Spotting a big bottle of Parfums de Nicolai Number One Intense, I grabbed it and sprayed it on the back of my arm. I was immediately transported. This was a Chypre, Goddammit. A real-life, honest-to-goodness Chypre with a capital C. In the middle of all these cool, trendy, somewhat “out there” niche perfumes, this perfume felt like the air was splitting open to reveal a third dimension, allowing me to slip into a dark, cool forest, its atmosphere sodden with the inky, bitter smell of oakmoss absolute and thick with jasmine.

“Smell this,” I urged Ana, excited and grinning like a love-struck fool, “Now this is a real chypre, right?” Ana smelled my arm, and made a little face. “A little bit too polite,” she said, “A real ladies-who-lunch kind of scent. Not sensual enough for me.” She also noted that it was more about tuberose than jasmine, and that it also smelled a little like Odalisque, which she owns. And she is correct, of course, on both scores. But I can’t explain it – right there, at that moment, this unassuming little thing – a De Nicolai! – was the most exciting thing in the shop for me.

When I got back to the apartment that night, I looked up the reviews, and to my surprise, they backed Ana up on the general tone of the fragrance – a nice, somewhat staid white floral in the classical French manner. Patricia de Nicolai had won the Mouillette d’Or for Best International Perfume Creator in 1989 with Number One.

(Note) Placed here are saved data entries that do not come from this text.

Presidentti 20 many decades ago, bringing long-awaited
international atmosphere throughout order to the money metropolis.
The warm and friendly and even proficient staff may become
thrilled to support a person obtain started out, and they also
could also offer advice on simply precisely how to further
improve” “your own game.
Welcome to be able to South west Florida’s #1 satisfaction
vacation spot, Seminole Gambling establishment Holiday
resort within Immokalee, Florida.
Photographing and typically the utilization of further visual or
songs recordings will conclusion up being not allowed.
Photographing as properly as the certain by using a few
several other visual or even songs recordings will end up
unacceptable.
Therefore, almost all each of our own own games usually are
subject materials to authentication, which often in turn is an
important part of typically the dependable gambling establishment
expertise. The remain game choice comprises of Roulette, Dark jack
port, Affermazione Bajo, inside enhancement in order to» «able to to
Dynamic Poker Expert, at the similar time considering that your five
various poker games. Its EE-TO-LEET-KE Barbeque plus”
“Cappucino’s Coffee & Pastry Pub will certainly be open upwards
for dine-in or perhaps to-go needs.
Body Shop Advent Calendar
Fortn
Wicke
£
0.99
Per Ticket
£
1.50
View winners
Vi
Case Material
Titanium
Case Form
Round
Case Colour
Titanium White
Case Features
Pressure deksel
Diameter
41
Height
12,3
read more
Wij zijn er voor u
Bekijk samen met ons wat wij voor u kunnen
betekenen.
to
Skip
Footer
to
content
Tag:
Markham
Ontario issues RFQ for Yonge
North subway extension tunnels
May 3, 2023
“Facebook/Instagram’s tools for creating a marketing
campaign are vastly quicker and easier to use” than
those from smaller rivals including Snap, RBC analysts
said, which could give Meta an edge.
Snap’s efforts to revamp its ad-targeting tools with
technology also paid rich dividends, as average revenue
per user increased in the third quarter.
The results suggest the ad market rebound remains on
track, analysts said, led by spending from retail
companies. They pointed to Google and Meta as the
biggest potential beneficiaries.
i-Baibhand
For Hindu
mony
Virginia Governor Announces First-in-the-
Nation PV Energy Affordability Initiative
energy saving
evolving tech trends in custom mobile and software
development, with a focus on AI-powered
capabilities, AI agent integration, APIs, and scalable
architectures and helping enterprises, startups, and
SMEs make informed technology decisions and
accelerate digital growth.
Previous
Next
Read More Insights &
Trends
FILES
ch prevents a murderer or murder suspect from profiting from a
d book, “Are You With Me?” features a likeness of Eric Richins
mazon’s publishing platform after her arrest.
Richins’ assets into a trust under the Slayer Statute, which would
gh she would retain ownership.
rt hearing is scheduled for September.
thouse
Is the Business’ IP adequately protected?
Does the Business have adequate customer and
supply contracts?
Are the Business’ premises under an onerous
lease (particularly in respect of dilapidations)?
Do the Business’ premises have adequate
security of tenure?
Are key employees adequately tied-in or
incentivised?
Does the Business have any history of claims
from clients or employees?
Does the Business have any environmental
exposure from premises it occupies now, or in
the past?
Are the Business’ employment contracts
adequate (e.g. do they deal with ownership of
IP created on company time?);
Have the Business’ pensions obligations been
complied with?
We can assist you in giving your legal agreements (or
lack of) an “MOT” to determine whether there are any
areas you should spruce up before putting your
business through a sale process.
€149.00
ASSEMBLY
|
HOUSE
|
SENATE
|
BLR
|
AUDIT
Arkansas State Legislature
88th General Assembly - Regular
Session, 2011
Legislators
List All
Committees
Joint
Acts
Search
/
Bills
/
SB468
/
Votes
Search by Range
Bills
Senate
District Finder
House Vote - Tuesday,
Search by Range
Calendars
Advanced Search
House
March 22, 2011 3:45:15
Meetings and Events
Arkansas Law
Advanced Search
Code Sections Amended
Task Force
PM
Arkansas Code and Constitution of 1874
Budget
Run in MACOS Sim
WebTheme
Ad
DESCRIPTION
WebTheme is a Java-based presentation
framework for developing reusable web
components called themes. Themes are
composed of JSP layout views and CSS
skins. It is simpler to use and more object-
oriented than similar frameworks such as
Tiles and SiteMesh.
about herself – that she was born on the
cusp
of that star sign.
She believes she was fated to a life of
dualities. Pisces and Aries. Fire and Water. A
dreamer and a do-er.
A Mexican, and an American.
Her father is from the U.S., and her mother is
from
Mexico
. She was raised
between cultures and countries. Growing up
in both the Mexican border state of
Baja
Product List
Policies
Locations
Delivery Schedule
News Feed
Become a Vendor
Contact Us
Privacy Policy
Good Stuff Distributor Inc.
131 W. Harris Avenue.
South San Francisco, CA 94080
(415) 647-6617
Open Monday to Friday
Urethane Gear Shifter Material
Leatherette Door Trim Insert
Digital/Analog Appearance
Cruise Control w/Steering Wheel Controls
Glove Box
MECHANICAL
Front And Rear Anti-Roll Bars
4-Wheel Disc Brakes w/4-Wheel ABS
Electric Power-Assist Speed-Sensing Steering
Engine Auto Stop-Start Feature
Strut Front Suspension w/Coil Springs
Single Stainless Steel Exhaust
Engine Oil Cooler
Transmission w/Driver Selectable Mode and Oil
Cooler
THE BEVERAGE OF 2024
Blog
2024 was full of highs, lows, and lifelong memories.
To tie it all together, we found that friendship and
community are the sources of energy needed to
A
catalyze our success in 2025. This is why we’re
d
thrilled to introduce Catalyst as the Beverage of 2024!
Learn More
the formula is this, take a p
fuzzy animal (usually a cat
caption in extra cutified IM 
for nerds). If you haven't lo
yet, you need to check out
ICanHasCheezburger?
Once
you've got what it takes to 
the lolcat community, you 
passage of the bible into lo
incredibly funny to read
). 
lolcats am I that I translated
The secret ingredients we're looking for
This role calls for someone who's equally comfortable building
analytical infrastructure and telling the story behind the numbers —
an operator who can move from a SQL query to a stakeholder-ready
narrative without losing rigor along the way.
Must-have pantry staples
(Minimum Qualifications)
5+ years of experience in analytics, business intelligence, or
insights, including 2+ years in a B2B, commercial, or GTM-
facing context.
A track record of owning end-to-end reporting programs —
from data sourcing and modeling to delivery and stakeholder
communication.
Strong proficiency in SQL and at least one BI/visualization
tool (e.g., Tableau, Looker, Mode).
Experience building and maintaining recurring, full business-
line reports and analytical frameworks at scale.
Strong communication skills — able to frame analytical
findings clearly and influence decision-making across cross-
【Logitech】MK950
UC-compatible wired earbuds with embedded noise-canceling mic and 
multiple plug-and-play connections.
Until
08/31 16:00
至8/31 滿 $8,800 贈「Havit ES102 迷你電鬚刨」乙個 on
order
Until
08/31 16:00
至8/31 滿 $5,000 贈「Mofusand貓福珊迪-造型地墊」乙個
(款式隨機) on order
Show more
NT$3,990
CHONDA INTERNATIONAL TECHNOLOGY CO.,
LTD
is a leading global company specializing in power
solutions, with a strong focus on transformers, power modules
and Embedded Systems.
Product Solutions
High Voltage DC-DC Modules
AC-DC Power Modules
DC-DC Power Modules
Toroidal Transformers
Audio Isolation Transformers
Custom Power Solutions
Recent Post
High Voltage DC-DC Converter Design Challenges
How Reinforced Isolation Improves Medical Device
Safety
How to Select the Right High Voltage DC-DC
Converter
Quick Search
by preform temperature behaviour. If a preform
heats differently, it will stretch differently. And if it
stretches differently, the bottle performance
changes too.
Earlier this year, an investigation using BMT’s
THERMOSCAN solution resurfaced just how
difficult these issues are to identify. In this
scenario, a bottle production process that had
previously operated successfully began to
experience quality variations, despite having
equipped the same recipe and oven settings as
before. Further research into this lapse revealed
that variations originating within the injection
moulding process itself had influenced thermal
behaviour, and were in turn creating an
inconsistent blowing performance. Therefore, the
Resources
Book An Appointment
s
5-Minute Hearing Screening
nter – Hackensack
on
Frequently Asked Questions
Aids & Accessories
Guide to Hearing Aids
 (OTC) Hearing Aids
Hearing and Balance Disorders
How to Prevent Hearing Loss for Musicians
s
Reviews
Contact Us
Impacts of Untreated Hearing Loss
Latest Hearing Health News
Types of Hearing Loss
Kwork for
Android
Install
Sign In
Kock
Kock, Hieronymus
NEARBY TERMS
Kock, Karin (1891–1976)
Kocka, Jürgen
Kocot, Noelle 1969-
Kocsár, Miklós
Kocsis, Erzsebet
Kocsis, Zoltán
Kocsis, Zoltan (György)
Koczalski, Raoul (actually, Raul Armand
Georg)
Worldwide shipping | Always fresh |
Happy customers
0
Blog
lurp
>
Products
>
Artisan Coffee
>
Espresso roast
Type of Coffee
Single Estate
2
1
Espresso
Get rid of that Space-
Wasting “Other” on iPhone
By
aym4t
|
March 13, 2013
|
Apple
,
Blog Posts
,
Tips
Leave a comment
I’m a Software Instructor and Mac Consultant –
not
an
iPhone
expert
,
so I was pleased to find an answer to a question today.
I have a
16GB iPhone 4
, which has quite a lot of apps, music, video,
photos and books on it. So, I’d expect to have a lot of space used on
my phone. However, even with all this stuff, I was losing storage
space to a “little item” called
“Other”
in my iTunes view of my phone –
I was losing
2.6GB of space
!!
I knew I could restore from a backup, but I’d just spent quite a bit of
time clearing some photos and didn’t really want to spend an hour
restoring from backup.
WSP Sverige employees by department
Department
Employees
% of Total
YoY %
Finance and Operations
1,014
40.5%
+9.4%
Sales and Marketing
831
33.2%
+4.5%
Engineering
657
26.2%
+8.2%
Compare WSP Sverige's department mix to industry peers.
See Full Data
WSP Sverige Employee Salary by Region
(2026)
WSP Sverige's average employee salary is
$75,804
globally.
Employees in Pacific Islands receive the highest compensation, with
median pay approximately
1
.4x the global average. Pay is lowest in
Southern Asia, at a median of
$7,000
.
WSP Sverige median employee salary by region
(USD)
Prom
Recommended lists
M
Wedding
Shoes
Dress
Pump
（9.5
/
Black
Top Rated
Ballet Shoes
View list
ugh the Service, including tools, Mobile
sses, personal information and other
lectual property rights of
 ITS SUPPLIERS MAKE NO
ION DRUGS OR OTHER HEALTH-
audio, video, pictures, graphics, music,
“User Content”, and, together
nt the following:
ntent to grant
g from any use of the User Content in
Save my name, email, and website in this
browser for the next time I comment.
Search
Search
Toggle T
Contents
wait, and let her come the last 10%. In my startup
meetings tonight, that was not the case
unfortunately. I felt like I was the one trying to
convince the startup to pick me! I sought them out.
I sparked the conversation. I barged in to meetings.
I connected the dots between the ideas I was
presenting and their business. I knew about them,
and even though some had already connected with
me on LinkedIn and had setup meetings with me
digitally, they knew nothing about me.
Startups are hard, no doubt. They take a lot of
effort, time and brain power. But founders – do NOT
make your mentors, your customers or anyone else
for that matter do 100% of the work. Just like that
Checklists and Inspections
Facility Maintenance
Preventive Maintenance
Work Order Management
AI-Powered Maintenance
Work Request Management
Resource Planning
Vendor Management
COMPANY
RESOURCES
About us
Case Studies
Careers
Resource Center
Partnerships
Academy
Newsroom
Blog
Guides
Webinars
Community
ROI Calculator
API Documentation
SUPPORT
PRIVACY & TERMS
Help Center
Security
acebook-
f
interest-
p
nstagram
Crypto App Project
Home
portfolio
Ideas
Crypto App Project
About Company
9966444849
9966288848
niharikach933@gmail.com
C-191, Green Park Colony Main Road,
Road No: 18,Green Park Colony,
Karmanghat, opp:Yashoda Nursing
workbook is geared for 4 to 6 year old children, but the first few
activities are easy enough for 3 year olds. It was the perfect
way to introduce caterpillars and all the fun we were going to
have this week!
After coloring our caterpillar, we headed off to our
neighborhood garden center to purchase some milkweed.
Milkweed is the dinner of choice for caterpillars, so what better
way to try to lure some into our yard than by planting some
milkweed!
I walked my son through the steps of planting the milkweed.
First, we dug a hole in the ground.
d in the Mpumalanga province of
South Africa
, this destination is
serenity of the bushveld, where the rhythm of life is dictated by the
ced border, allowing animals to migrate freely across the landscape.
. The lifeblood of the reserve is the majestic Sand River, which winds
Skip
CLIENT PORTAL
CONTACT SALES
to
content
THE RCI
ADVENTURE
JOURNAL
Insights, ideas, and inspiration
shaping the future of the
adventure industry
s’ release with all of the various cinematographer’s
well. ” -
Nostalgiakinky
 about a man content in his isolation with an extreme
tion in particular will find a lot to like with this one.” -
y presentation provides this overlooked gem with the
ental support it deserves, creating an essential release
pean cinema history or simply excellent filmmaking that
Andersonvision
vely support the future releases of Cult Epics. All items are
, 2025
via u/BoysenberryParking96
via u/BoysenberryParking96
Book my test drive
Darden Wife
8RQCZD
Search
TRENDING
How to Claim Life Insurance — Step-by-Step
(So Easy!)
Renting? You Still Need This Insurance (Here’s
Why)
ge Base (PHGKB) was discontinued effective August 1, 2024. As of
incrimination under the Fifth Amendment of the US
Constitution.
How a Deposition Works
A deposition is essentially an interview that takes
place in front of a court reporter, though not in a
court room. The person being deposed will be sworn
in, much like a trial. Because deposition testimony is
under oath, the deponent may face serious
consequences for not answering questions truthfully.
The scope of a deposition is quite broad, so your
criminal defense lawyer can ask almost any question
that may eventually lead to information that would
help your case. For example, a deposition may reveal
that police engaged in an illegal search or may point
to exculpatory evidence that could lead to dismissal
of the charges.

But I insisted – no, no, I smell oakmoss! This is surely a floral chypre. A sexy, jasmine-soaked chypre with a dark, womanly feel to it. I convinced myself that I needed it in my life and that I’d be the only person on earth to divine the true sexual, earth mother, Goddess-like nature of this perfume that everyone else thought was boring. I would walk the streets leaving a trail of devastated men in my wake. So, after a month of humming and hawing I ordered a small bottle of it directly from Parfums de Nicolai.

Yeah, so….I was wrong.

This is not sexy. It’s also, as Fragrantica and Basenotes correctly identified, not a chypre but a white floral. There is a smidgen of oakmoss absolute in the formula, but it’s not enough, no, not nearly enough, to spread a much-needed dark, velvety layer of forest under the feet of the sumptuous white florals.

And without the chypre bitterness, this is truly all about a big block of white flowers – orange blossom, jasmine, tuberose – bleeding into each other and smoothing out any of the individual, interesting identifiers of each flower. There are no fruity indoles from the jasmine, no buttery, mentholated weirdness from the tuberose, and no honeyed orange notes from the orange blossom.

It’s, well, it’s “Nights in White Satin” (“I looooovvveee yeeeewwwwww”) and shoulder pads and big hair, and it’s also, clearly, Giorgio.

downloadA friend of mine wears this, but she is a young, hot, sexy girl who has hordes of men panting after her. I think that in order to wear something as old-fashioned as Number One, you have to either wear it with irony, or you have to be beautiful enough yourself to subvert the essential staidness of the fragrance.

But I’m mostly too tired to be ironic, and I’m not cool or sexy enough to make it ripe. I guess I’ll have to reserve it for those special occasions when I want to clear an elevator and make people hate perfume all over again.